L’humanisme comme facteur de résistance

La situation actuelle, très périlleuse pour les valeurs et idéaux humanistes, est aussi, a reconnu M. Besnier, le résultat de notre servitude volontaire. C’est pourquoi, s’est-il hâté d’ajouter, notre attitude doit se convertir en résistance. Loin que cela signifie, pour lui, la condamnation aveugle de la technologie, il déclare qu’ « il ne s’agit pas d’être technophobe », mais de retrouver « le sens commun » permettant de distinguer entre les usages bénéfiques et les usages pernicieux de la technologie. Et, pour donner des assises solides à cet effort de discrimination, il a montré ce qui, dans le spécifique humain, pouvait servir d’arme de survie.

• Le signe contre le signal

La différence entre l’homme, l’animal et la machine se situe, a rappelé le conférencier, au niveau de la fonction symbolique dont les vertus apparaissent à différents niveaux. Ainsi, grâce au langage, l’homme peut prendre des distances par rapport au réel, dire ce qui n’est pas, ce qui pourrait être, ce qui a été ; grâce à son intelligence, également, il peut ne pas céder aux automatismes et, enfin, il peut refuser les impératifs de l’utilité (comme dans l’art). Or, par ces trois vertus, a assuré l’auteur de L’Humanisme déchiré, « nous sommes en porte-à-faux avec la situation technologique que nous développons » et qui, contrairement à ce qu’on croit, ne favorise pas la communication, mais l’échange de signaux (comme dans le règne animal).
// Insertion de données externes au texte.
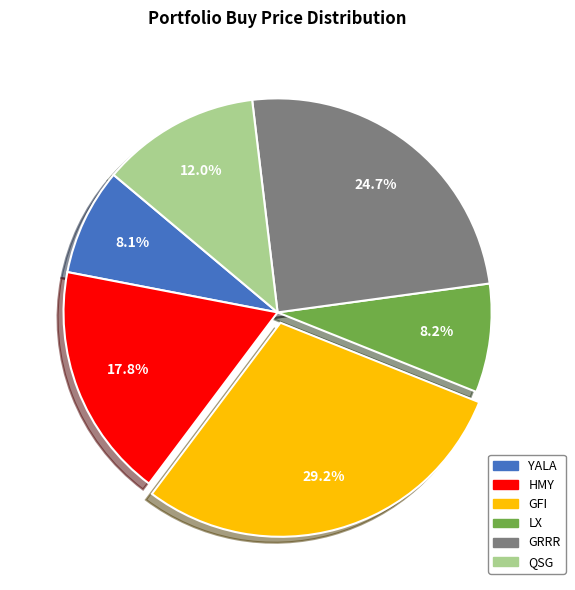

To the nearest percent, what portion does LX represent?

8%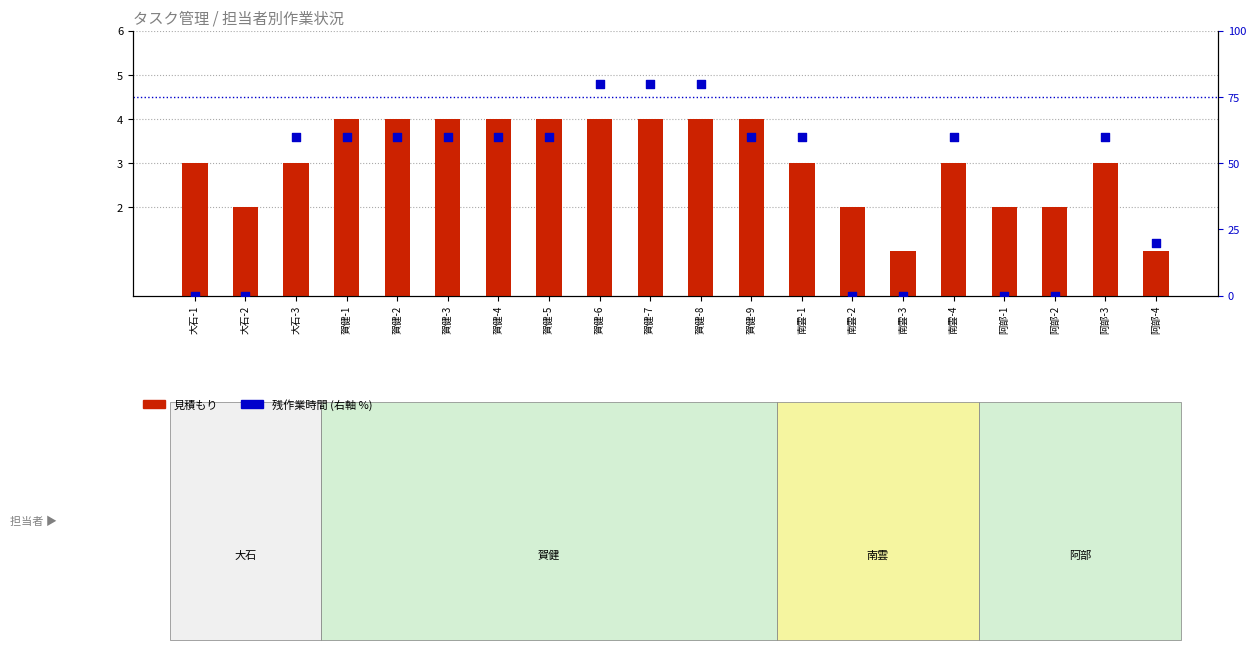

What are all the series names shown in the legend?

見積もり, 残作業時間 (右軸 %)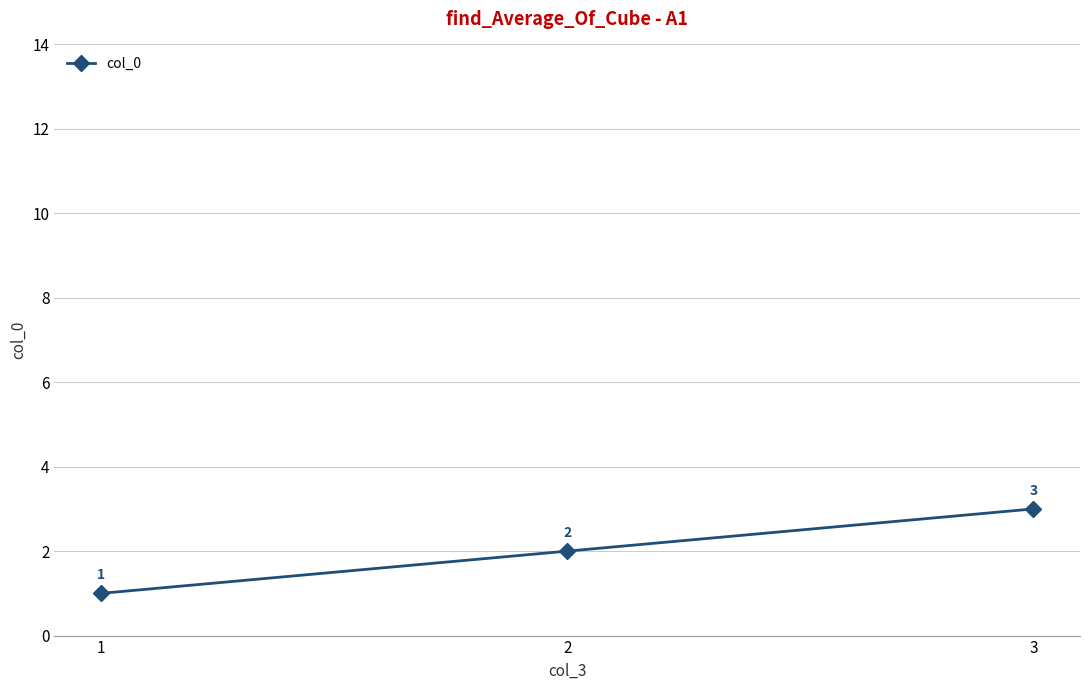

List the labels in order of value, largest first.

3, 2, 1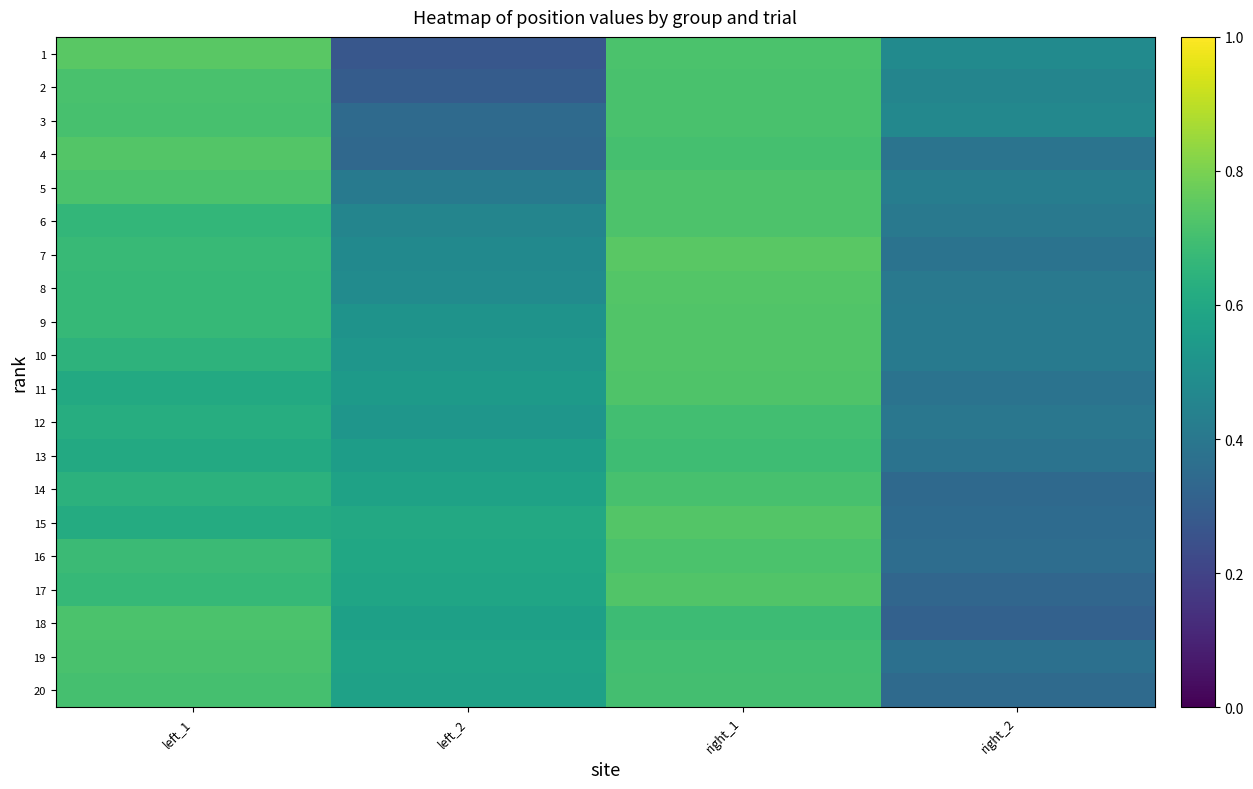

Reading left to right, extract all data points from this chart.

1: left_1=0.7	left_2=0.3	right_1=0.7	right_2=0.5
2: left_1=0.7	left_2=0.3	right_1=0.7	right_2=0.5
3: left_1=0.7	left_2=0.3	right_1=0.7	right_2=0.5
4: left_1=0.7	left_2=0.3	right_1=0.7	right_2=0.4
5: left_1=0.7	left_2=0.4	right_1=0.7	right_2=0.4
6: left_1=0.7	left_2=0.5	right_1=0.7	right_2=0.4
7: left_1=0.7	left_2=0.5	right_1=0.7	right_2=0.4
8: left_1=0.7	left_2=0.5	right_1=0.7	right_2=0.4
9: left_1=0.7	left_2=0.5	right_1=0.7	right_2=0.4
10: left_1=0.6	left_2=0.5	right_1=0.7	right_2=0.4
11: left_1=0.6	left_2=0.5	right_1=0.7	right_2=0.4
12: left_1=0.6	left_2=0.5	right_1=0.7	right_2=0.4
13: left_1=0.6	left_2=0.6	right_1=0.7	right_2=0.4
14: left_1=0.6	left_2=0.6	right_1=0.7	right_2=0.3
15: left_1=0.6	left_2=0.6	right_1=0.7	right_2=0.4
16: left_1=0.7	left_2=0.6	right_1=0.7	right_2=0.4
17: left_1=0.7	left_2=0.6	right_1=0.7	right_2=0.3
18: left_1=0.7	left_2=0.6	right_1=0.7	right_2=0.3
19: left_1=0.7	left_2=0.6	right_1=0.7	right_2=0.4
20: left_1=0.7	left_2=0.6	right_1=0.7	right_2=0.3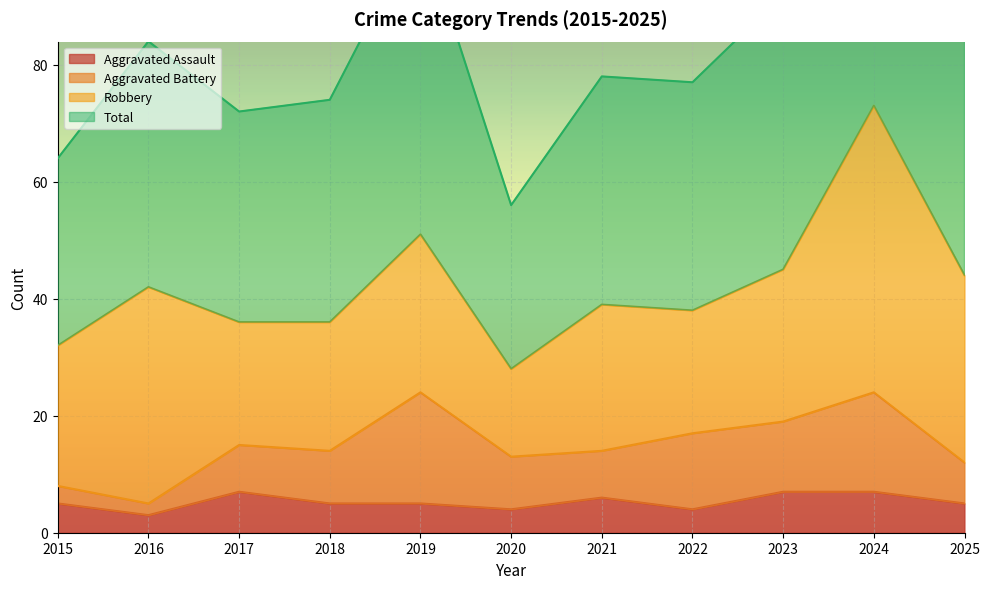

The value of Aggravated Assault at 2024 is 12. True or false?

False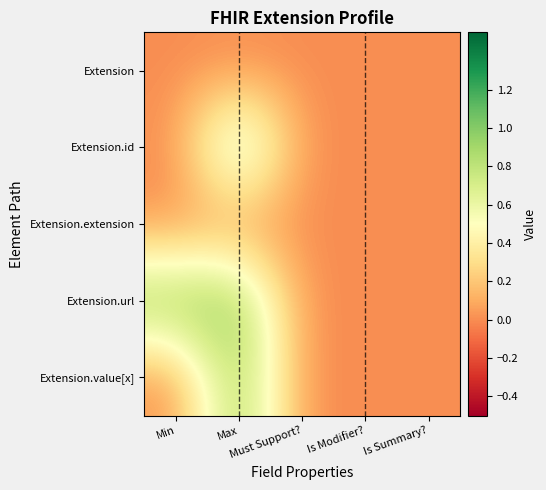

Reading right to left, list all the values displayed in this chart.

Extension: Is Summary?=0	Is Modifier?=0	Must Support?=0	Max=0	Min=0
Extension.id: Is Summary?=0	Is Modifier?=0	Must Support?=0	Max=1	Min=0
Extension.extension: Is Summary?=0	Is Modifier?=0	Must Support?=0	Max=0	Min=0
Extension.url: Is Summary?=0	Is Modifier?=0	Must Support?=0	Max=1	Min=1
Extension.value[x]: Is Summary?=0	Is Modifier?=0	Must Support?=0	Max=1	Min=0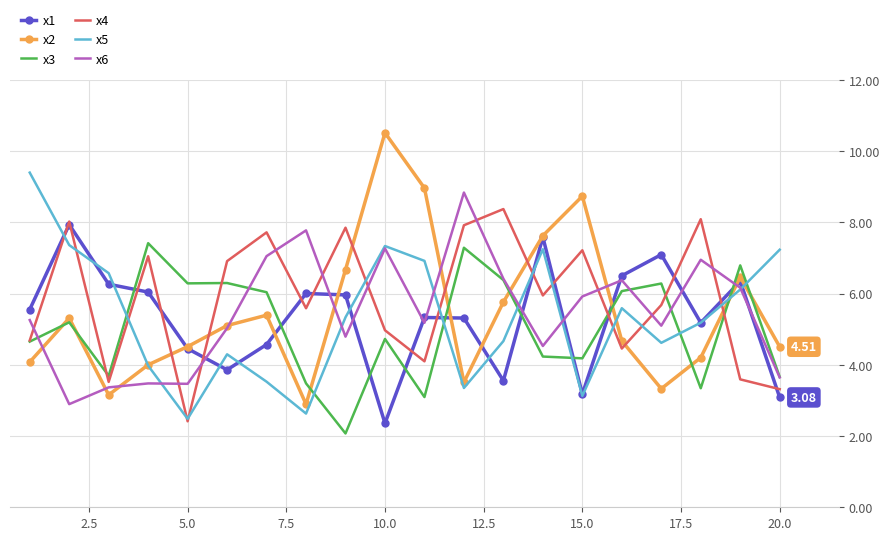

True or false: x1 and x5 cross at least once.

True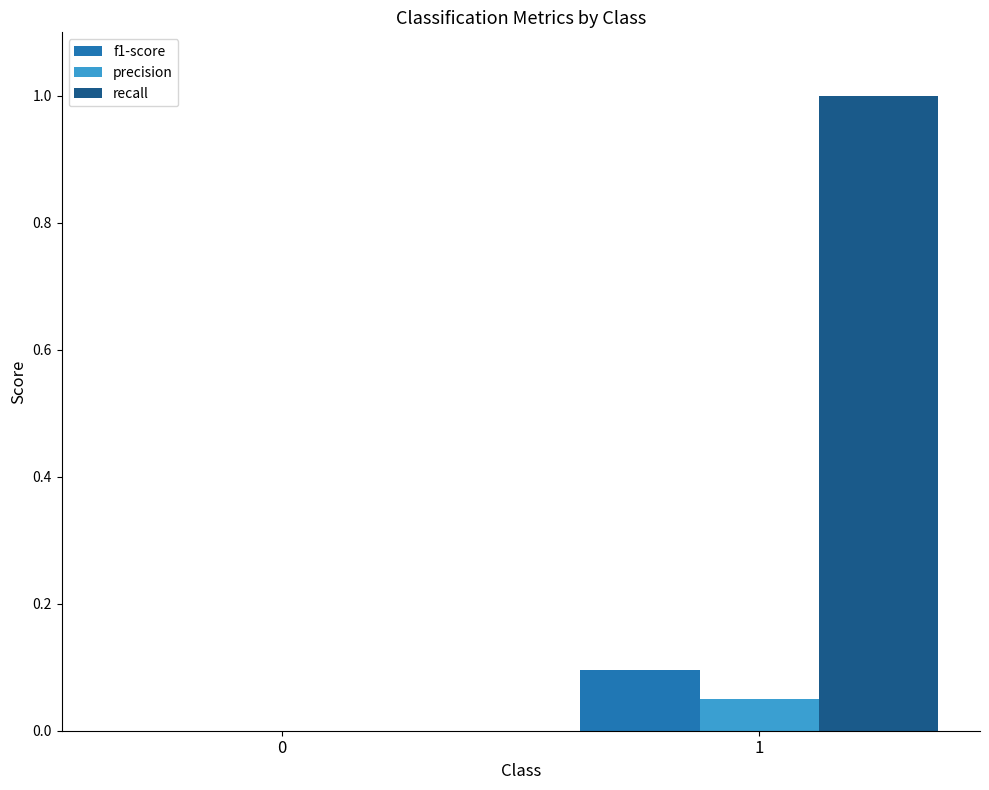

What is the sum of all recall values?

1.0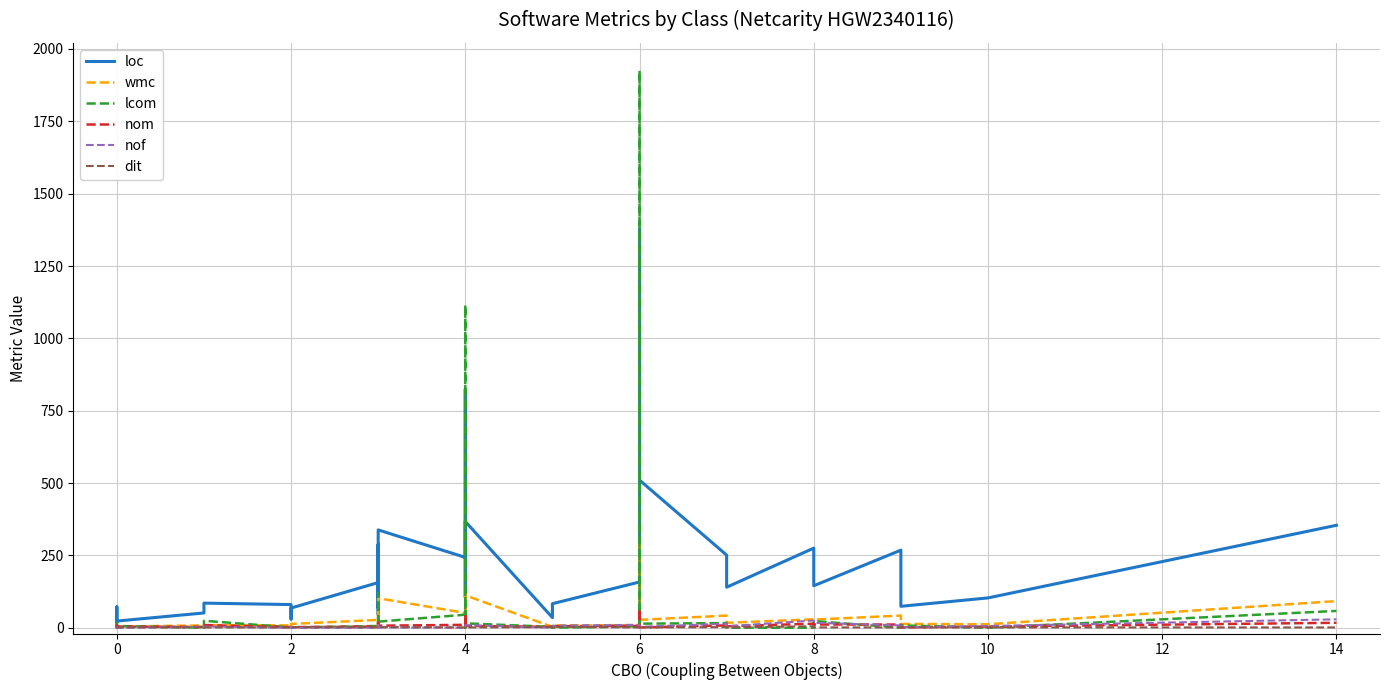

True or false: dit and wmc intersect in this chart.

False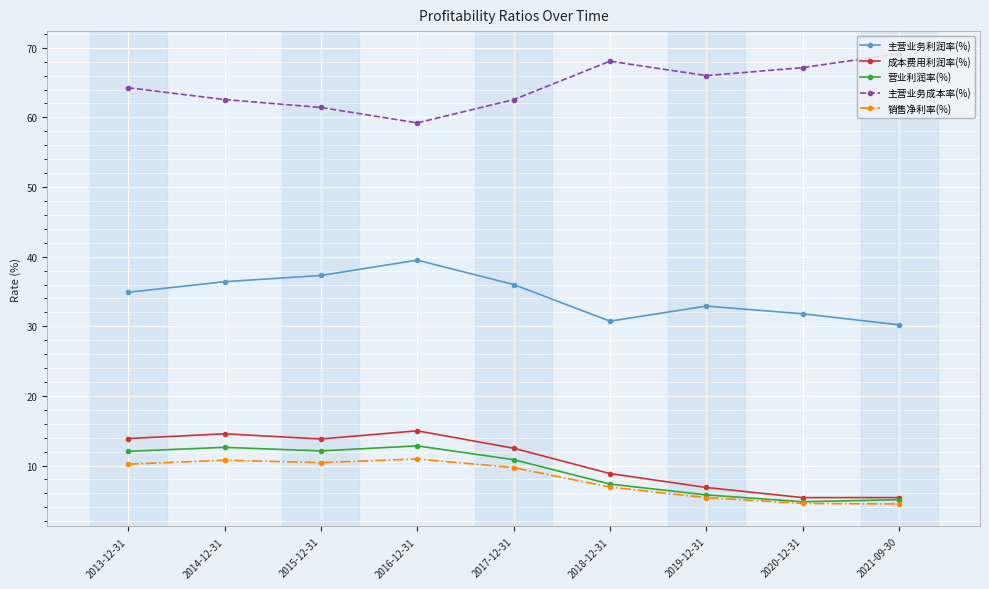

What is the maximum value for 营业利润率(%)?

12.8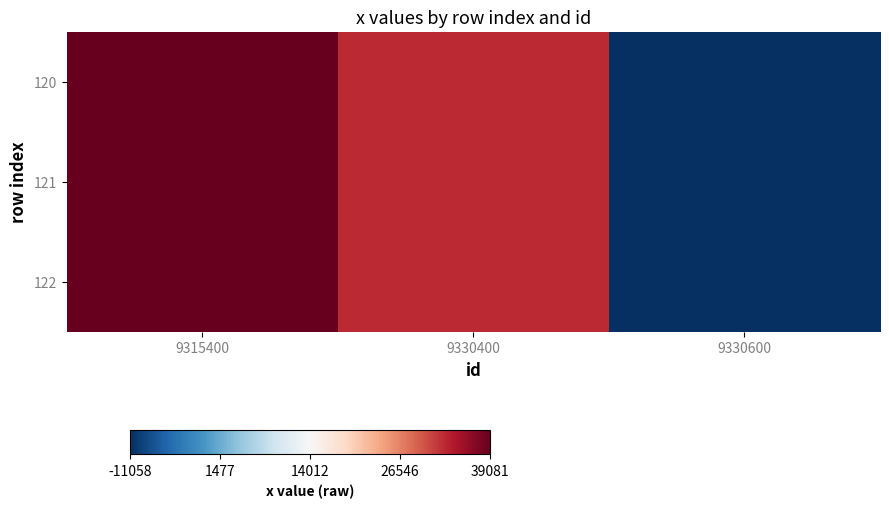

Reading left to right, extract all data points from this chart.

120: 9315400=39081	9330400=32764	9330600=-11058
121: 9315400=39081	9330400=32764	9330600=-11058
122: 9315400=39081	9330400=32764	9330600=-11058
Se fondant sur ce raisonnement, il a lancé, alors, un double appel : Soyons intelligents et résistons aux machines, soyons humains et résistons aux impératifs de consommation qu’entretiennent les machines en suivant des profils qu’elles identifient et qu’elles nous retournent.

• La foi en un anti-destin

En conclusion, M. Besnier a établi un lien entre le premier et dernier moment de son discours en affirmant que la posture de résistance que doit adopter l’humanisme d’aujourd’hui n’est pas différente de celle des humanistes du XVIème siècle qui pensaient qu’ « il ne fallait pas se laisser imposer l’histoire comme un destin ».

Un débat avec un public nombreux et attentif a suivi la conférence. Il a permis de répondre aux questions suivantes : la possibilité du transhumanisme est-elle déjà présente dans l’humanisme avec l’idée de la malléabilité humaine (comme dans la pensée de Pic de la Mirandole) ? La pulsion de connaissance de l’homme ne réussira-t-elle pas à venir à bout de toute résistance et de tout interdit, et ne rend-elle pas, par suite, nécessaire d’envisager une transcendance qui, seule, aurait la force et l’autorité de la juguler.